Aim: to illustrate operations in a major transport company
Most people imagine transport companies as just driving lorries between warehouses. As Christian Salvesen illustrate, major companies provide a complete logistics service, including transport, warehousing, inventory control, transhipment, information processing, and any other required service.
CASE STUDY – OUTSOURCING
This case introduces the idea of outsourcing. The principle behind outsourcing is that non-core activities are passed to specialised third parties who have expertise and experience in the area, and this leaves the organisation free to concentrate on its core activities. Critics of outsourcing say that weak managers use it as a way of avoiding their responsibilities and passing on a problem to someone else, who may not be in the best position to solve it.
For many years there has been a continuing growth in the number of organisations using outsourcing, and the functions they outsource. Transport is a traditional area for outsourcing, and this is now being linked to other aspects of logistics.

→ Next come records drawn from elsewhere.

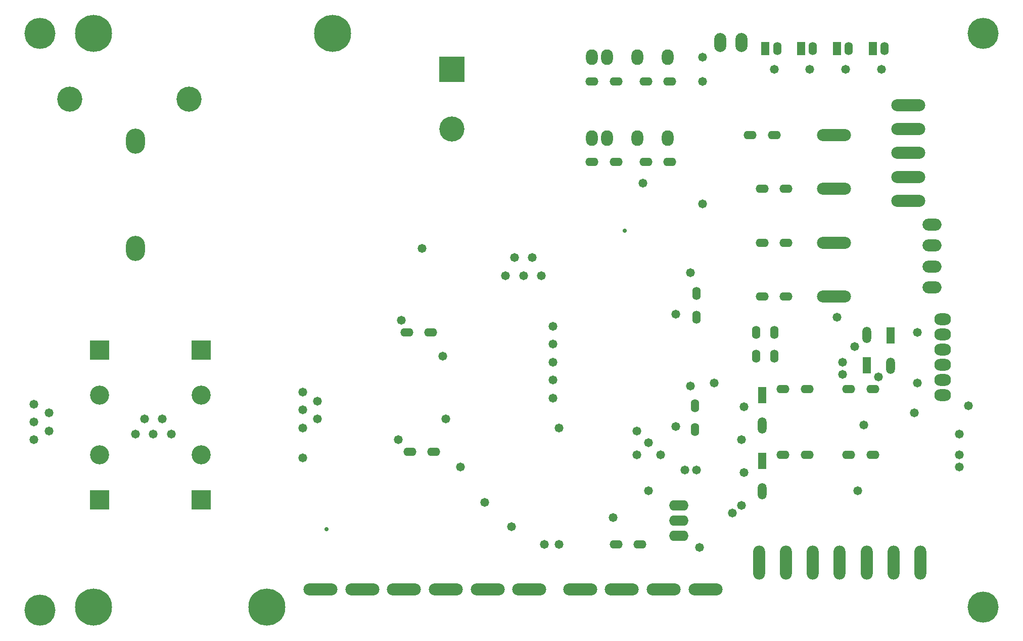
<source format=gbs>
%FSTAX23Y23*%
%MOIN*%
%SFA1B1*%

%IPPOS*%
%ADD116O,0.078866X0.102488*%
%ADD117R,0.058000X0.108000*%
%ADD118O,0.058000X0.108000*%
%ADD119O,0.126110X0.078866*%
%ADD120O,0.078866X0.126110*%
%ADD121C,0.126110*%
%ADD122R,0.126110X0.126110*%
%ADD123C,0.165480*%
%ADD124R,0.165480X0.165480*%
%ADD125O,0.126110X0.165480*%
%ADD126O,0.128000X0.068000*%
%ADD127O,0.086740X0.055244*%
%ADD128O,0.055244X0.086740*%
%ADD129O,0.110362X0.078866*%
%ADD130O,0.078866X0.224535*%
%ADD131O,0.224535X0.078866*%
%ADD132C,0.244220*%
%ADD133C,0.204850*%
%ADD134R,0.055244X0.086740*%
%ADD135C,0.028000*%
%ADD136C,0.058000*%
%LNpcb4-1*%
%LPD*%
G54D116*
X04507Y04074D03*
X04607D03*
X04807D03*
X05007D03*
Y04606D03*
X04807D03*
X04607D03*
X04507D03*
G54D117*
X05629Y01948D03*
X06476Y02775D03*
X06318Y02578D03*
X05629Y02381D03*
G54D118*
X05629Y01748D03*
X06476Y02575D03*
X06318Y02778D03*
X05629Y02181D03*
G54D119*
X06751Y03503D03*
Y03366D03*
Y03228D03*
Y0309D03*
G54D120*
X05354Y04704D03*
X05492D03*
G54D121*
X01929Y01988D03*
Y02381D03*
X01259Y01988D03*
Y02381D03*
G54D122*
X01929Y01692D03*
Y02677D03*
X01259Y01692D03*
Y02677D03*
G54D123*
X03582Y04133D03*
X0185Y0433D03*
X01062D03*
G54D124*
X03582Y04527D03*
G54D125*
X01496Y04055D03*
Y03346D03*
G54D126*
X05078Y01653D03*
Y01553D03*
Y01453D03*
G54D127*
X062Y02421D03*
X06358D03*
X05787Y03385D03*
X05629D03*
X05787Y03031D03*
X05629D03*
X03287Y02795D03*
X03444D03*
X05708Y04094D03*
X05551D03*
X03307Y02007D03*
X03464D03*
X05787Y0374D03*
X05629D03*
X04507Y04448D03*
X04665D03*
X04862D03*
X05019D03*
X04507Y03917D03*
X04665D03*
X04862D03*
X05019D03*
X05767Y01988D03*
X05925D03*
X062D03*
X06358D03*
X05767Y02421D03*
X05925D03*
X04665Y01397D03*
X04822D03*
G54D128*
X05187Y02155D03*
Y02312D03*
X05196Y02893D03*
Y03051D03*
X0559Y02637D03*
Y02795D03*
X05708Y02637D03*
Y02795D03*
X06437Y04665D03*
X05964D03*
X05728D03*
X062D03*
G54D129*
X0682Y02381D03*
Y02481D03*
Y02581D03*
Y02681D03*
Y02781D03*
Y02881D03*
G54D130*
X05964Y01279D03*
X06141D03*
X06318D03*
X06496D03*
X06673D03*
X0561D03*
X05787D03*
G54D131*
X06594Y04291D03*
Y04133D03*
Y03976D03*
Y03818D03*
Y03661D03*
X05255Y01102D03*
X0498D03*
X04704D03*
X04429D03*
X06102Y03031D03*
Y03385D03*
Y0374D03*
Y04094D03*
X04094Y01102D03*
X03267D03*
X03818D03*
X02992D03*
X03543D03*
X02716D03*
G54D132*
X0122Y04763D03*
X02795D03*
X02362Y00984D03*
X0122D03*
G54D133*
X07086Y00984D03*
Y04763D03*
X00866D03*
Y00964D03*
G54D134*
X06358Y04665D03*
X05885D03*
X05649D03*
X06122D03*
G54D135*
X02755Y01496D03*
X04724Y03464D03*
G54D136*
X03248Y02874D03*
X03228Y02086D03*
X06929Y02125D03*
Y01988D03*
Y01909D03*
X06988Y02312D03*
X04881Y02066D03*
X04803Y02145D03*
X0496Y01988D03*
X04803D03*
X04291Y02165D03*
X04881Y01751D03*
X04251Y02834D03*
Y02716D03*
Y02598D03*
Y0248D03*
Y02362D03*
X04114Y03287D03*
X03996D03*
X03937Y03169D03*
X04055D03*
X04173D03*
X02696Y02342D03*
X02598Y02401D03*
Y02283D03*
Y02165D03*
X02696Y02224D03*
X01673D03*
X01614Y02125D03*
X01555Y02224D03*
X01496Y02125D03*
X01732D03*
X00925Y02145D03*
Y02263D03*
X00826Y02086D03*
Y02204D03*
X03799Y01673D03*
X03976Y01515D03*
X03641Y01909D03*
X06259Y01751D03*
X05492Y02086D03*
X02598Y01968D03*
X04645Y01574D03*
X00826Y02322D03*
X03523Y02637D03*
X03543Y02224D03*
X06299Y02185D03*
X06633Y02263D03*
X05157Y03188D03*
X05059Y02175D03*
X05157Y0244D03*
X05059Y02913D03*
X05236Y04606D03*
Y04448D03*
X05118Y01889D03*
X05196D03*
X05492Y01653D03*
X06122Y02893D03*
X06161Y02598D03*
Y02519D03*
X05708Y04527D03*
X05944D03*
X06181D03*
X06417D03*
X05433Y01604D03*
X04291Y01397D03*
X04192D03*
X05216Y01377D03*
X0624Y027D03*
X06653Y02795D03*
X04842Y03779D03*
X05236Y03641D03*
X03385Y03346D03*
X05511Y02303D03*
Y0187D03*
X05314Y0246D03*
X06653D03*
X06397Y025D03*
M02*
</source>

The benefits from outsourcing include lower fixed costs with customers only paying for services they use, specialist suppliers who have expertise and use the best systems and practices, suppliers can combine work from several customers to get economies of scale, guaranteed high, and agreed, levels of customer service, flexible capacity deals effectively with peaks and troughs in demand, lower exposure to risk from varying demand, increased geographical cover and local knowledge, and a convenient way of entering new markets
All organisations routinely use outsourcing of non-core functions. They use postal services to deliver mail, telephone companies to organise communications, caterers to provide meals, accountants to audit their books, and so on. Over time, organisations have become more willing to outsource more central functions. Logistics is prominent here, with most companies using third party suppliers, particularly for transport and warehouse. Other activities that are routinely outsourced include legal services, printing, security and advertising. The trend is to move ever closer to the core activities, outsourcing research, product design, information processing, IT services, pension funding, public relations, accounting and human resources. This is collectively known as ‘business process outsourcing’. Of course, there is no reason why organisations could not go even further and outsource all of their operations, becoming virtual organisations. Here a shell company co-ordinates the activities of third party suppliers who actually do all the operations.
Although most organisations have good experiences with outsourcing, some have very poor experiences. The British government – along with most other governments – has a history of major IT projects that have hit serious problems, typically not working properly and costing many times the initial estimates. There are many reasons for this. The systems themselves are very large and complex (far more demanding than systems set-up for individual companies), they are unique (so few lessons can be learnt from other projects), they have to meet competing demands from different users, work within the government bureaucracy, have a lot of publicity, are prone to political pressures, have requirements that can change rapidly, and so on. Despite these major problems, their own lack of expertise and resources in the area mean that the government has no option but to outsource major projects. Whether their experience has been a success or failure is open to debate. Most people feel that a lot of work could have been done better. Whether this is the fault of the government or third party suppliers is also open to debate – though the government runs the projects and clearly has overall responsibility. And, not surprisingly, the way to avoid more problems is also open to debate – with options ranging from changing the third party suppliers to changing the government.